Reproduce the lines of the listing starting with the line containing "text 'actions' => [ [118, 189, 1122, 213]" and going on through the line containing "text So, our", with "scaffold" replaced by "generate" and everything else left unchanged.

** begin INPUT DATA **

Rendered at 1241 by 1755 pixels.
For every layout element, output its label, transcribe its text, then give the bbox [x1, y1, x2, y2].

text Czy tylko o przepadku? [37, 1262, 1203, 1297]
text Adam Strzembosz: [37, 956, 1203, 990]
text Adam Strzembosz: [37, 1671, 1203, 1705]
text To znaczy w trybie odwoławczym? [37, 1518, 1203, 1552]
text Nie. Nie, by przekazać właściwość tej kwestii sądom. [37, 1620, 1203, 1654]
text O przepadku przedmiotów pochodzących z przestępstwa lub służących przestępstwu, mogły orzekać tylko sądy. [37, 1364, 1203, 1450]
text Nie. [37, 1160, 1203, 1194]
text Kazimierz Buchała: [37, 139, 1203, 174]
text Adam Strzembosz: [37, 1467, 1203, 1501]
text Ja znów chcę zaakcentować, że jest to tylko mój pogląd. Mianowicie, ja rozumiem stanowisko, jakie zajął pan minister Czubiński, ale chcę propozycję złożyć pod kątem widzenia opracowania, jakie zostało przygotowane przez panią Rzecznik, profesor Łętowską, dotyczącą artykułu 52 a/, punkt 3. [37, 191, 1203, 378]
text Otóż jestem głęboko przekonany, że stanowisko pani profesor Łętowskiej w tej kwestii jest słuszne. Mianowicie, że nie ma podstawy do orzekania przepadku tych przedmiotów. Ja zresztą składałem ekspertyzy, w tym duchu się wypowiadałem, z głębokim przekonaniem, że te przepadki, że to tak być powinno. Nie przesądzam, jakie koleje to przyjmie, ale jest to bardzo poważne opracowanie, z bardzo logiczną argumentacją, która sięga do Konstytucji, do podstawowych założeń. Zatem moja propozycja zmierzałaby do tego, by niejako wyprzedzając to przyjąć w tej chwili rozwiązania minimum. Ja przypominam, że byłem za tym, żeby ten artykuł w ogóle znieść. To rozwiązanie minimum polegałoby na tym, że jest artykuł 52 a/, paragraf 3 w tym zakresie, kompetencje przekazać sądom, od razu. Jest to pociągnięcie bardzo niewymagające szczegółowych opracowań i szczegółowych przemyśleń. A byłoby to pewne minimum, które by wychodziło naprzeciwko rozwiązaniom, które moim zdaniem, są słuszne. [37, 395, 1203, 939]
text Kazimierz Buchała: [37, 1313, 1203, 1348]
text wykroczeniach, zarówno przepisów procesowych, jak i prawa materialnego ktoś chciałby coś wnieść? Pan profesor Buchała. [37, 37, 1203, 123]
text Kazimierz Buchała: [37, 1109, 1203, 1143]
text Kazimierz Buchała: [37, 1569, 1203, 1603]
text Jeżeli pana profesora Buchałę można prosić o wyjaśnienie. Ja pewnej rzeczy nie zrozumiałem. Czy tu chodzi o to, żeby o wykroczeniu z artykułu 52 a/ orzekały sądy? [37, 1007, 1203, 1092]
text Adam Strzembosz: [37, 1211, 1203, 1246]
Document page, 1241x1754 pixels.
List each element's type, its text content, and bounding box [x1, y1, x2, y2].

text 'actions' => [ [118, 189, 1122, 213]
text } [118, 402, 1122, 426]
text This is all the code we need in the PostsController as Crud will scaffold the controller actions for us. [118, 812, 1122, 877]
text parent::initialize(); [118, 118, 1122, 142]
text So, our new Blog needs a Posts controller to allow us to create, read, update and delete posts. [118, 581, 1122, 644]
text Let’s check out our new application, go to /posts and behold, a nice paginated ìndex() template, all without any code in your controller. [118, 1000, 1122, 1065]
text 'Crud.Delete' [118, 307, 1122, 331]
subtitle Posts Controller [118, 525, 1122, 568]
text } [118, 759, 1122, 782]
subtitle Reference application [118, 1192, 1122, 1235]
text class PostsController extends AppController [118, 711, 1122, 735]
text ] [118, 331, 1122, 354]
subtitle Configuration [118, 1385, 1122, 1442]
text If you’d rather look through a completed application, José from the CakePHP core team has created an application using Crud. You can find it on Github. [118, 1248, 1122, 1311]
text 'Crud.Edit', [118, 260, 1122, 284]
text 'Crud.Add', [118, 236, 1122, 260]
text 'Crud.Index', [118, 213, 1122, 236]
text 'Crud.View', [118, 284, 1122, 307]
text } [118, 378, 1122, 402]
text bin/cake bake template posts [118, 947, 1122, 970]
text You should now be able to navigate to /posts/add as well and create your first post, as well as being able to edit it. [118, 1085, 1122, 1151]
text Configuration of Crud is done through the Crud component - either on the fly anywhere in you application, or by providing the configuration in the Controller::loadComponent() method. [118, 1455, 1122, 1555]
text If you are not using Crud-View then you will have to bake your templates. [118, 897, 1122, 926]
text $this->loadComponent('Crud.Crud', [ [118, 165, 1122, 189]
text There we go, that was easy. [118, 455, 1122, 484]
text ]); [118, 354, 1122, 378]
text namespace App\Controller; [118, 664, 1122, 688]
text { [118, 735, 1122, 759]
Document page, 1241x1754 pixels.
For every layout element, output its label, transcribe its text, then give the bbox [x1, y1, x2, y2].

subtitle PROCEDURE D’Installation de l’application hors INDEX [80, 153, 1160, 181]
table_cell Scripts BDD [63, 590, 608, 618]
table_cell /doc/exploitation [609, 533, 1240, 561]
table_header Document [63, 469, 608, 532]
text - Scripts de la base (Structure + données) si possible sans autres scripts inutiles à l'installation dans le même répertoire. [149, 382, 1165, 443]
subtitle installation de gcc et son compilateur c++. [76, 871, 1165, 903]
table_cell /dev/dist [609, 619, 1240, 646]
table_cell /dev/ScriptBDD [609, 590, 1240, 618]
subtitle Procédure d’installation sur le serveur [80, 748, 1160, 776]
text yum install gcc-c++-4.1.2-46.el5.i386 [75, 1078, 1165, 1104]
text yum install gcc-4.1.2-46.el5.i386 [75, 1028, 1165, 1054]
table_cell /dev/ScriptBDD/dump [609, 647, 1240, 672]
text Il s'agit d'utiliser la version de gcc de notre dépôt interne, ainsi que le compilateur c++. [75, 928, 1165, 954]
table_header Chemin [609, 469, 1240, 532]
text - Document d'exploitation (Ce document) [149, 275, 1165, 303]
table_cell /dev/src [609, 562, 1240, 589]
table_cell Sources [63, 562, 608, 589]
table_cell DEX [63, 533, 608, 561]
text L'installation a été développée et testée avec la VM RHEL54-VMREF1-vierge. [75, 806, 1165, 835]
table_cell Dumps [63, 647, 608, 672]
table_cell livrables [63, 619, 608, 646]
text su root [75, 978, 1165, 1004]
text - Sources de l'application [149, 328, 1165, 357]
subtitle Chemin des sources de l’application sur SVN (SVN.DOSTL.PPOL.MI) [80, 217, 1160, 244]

** end INPUT DATA **

### RESULT BELOW:
text 'actions' => [ [118, 189, 1122, 213]
text } [118, 402, 1122, 426]
text This is all the code we need in the PostsController as Crud will generate the controller actions for us. [118, 812, 1122, 877]
text parent::initialize(); [118, 118, 1122, 142]
text So, our new Blog needs a Posts controller to allow us to create, read, update and delete posts. [118, 581, 1122, 644]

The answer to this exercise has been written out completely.